Earlier on Thursday I had been asked to preside at and give a keynote speech at the graduation ceremony of Hibernia College at the RDS in Dublin. At that event hundreds and hundreds of primary school and secondary school teachers graduated with their teaching qualifications from Hibernia. It was such an optimistic hopeful event followed, as I said above, by the launch of Conor’s book. Such a contrast between that hope and optimism, and the horrors in Paris 24 hours later.
Back here in Longford-Westmeath over last weekend, we have had an interesting development - Peter Burke, a Fine Gael councillor, has been added to the ticket to join deputies McFadden and Bannon. Peter Burke ran in the last two General Elections and garnered a very large vote, so I am quite sure his addition to the ticket will certainly cause an impact if not an upheaval.

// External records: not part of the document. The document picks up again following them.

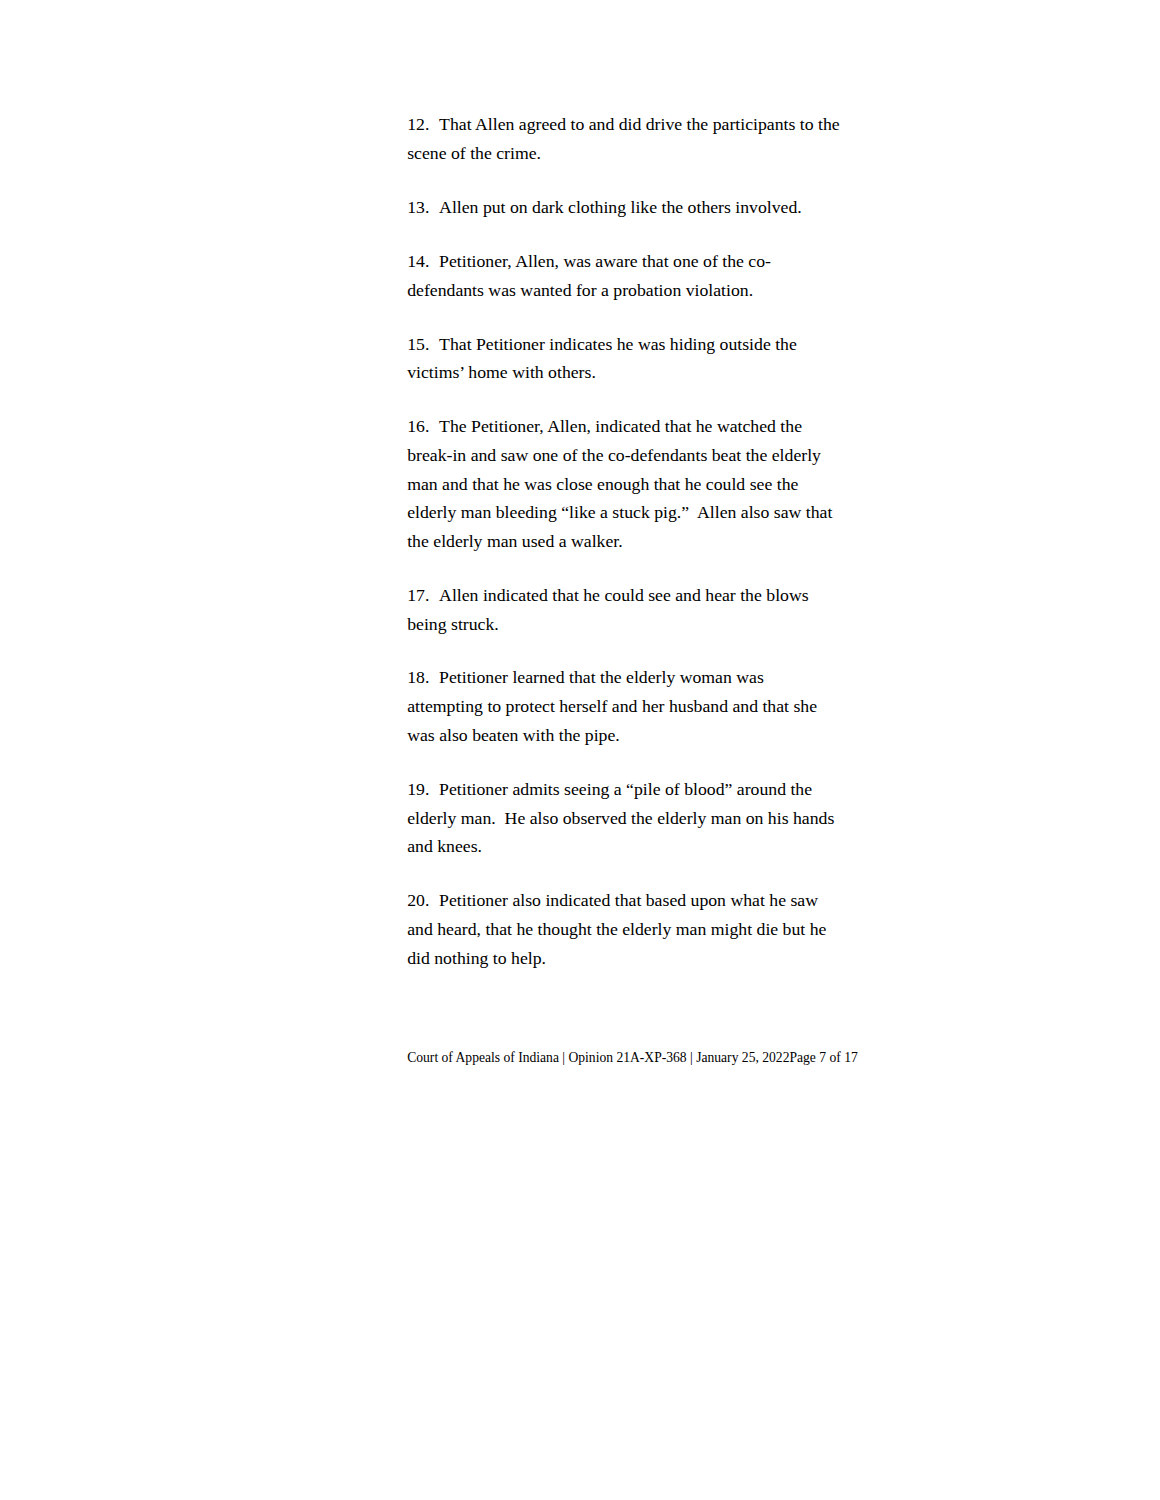12. That Allen agreed to and did drive the participants to the scene of the crime.
13. Allen put on dark clothing like the others involved.
14. Petitioner, Allen, was aware that one of the co-defendants was wanted for a probation violation.
15. That Petitioner indicates he was hiding outside the victims’ home with others.
16. The Petitioner, Allen, indicated that he watched the break-in and saw one of the co-defendants beat the elderly man and that he was close enough that he could see the elderly man bleeding “like a stuck pig.” Allen also saw that the elderly man used a walker.
17. Allen indicated that he could see and hear the blows being struck.
18. Petitioner learned that the elderly woman was attempting to protect herself and her husband and that she was also beaten with the pipe.
19. Petitioner admits seeing a “pile of blood” around the elderly man. He also observed the elderly man on his hands and knees.
20. Petitioner also indicated that based upon what he saw and heard, that he thought the elderly man might die but he did nothing to help.
Court of Appeals of Indiana | Opinion 21A-XP-368 | January 25, 2022
Page 7 of 17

So the election conventions trundle on, now almost completed in every party. The current debate in the Dáil is against a background of ‘the election is coming, the election is coming’. There is a general winding up of legislation, with participants believing this is definitely the roundup of the whole political season.
Enda Kenny celebrated recently his 40 years in Dáil Éireann. Imagine, the father of the house - in that he is now the longest sitting uninterrupted Dáil Deputy since his election in a by-election to replace his father, Henry, in 1975.
But overlaying all of this seeming trivia of ordinary life, is the sense of outrage and disbelief coming from Paris.
In the meaning, mind yourself and go safe.